Tornato tra i suoi e rivestiti i panni dello stratega, il Colonnello illustra pacatamente alla truppa il perche’ della partita aggiuntuiva con frasi del tipo: "dicono che siamo in finale perche’ abbiamo barato", "che loro meriterebbero la finale se fosse un torneo serio", e piu’ ancora, "ridono di Riccardo perche’ sembra Barbapapa’" e "sostengono che il Pelcio ce l’ha piccolo". La squadra risponde e comincia a schiumare rabbia. Segue l’ordine di ritirarsi non oltre le 23 al party della sera senza toccare alcol. Ritrovo la mattina alle 9 in pisicna.

Nella mezz’ora precedente la partita l’adrenalina cresce. I giocatori sono carichi a dovere e ci si continua a punzecchiare per tenere alta la tensione. Suona il gong d’inizio e Giacomone, per una volta proprio lui, esplode tutta la sua rabbia e potenza agonistica con una fuga impressionante che ci porta in vantaggio dopo meno di un minuto. Pubblico in delirio, squadra italiana riunita sotto il bordo inglese a urlare frasi denigratorie agli attoniti inglesi accompagnate da gestaggi irripetibili. Ebbra di gioia la squadra italiana richiede time out per continuare a dileggiare gli avversari per un altro minuto e vivere piu’ intensamente questo bell’episodio di vita sportiva.

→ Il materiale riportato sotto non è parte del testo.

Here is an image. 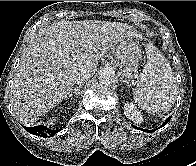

A malincuore riprendiamo la partita adottando il collaudato schema 0-6 che gia’ tanti successi ci aveva dato in passato: nessuno oltre la linea dei 6 metri e 6 giocatori a ruotare sulla linea di porta per salvare il risultato. Gli inglesi non riescono a leggere il nostro gioco e non concludono, tanto che a fine partita chiederanno quale tattica avessimo adottato: lo schema W, estemporanea improvvisazione del Colonnello che non vuole ammettere di avere una squadra che da’ il meglio solo se assetata di sangue, diventa leggenda. E la squadra italiana va in finale.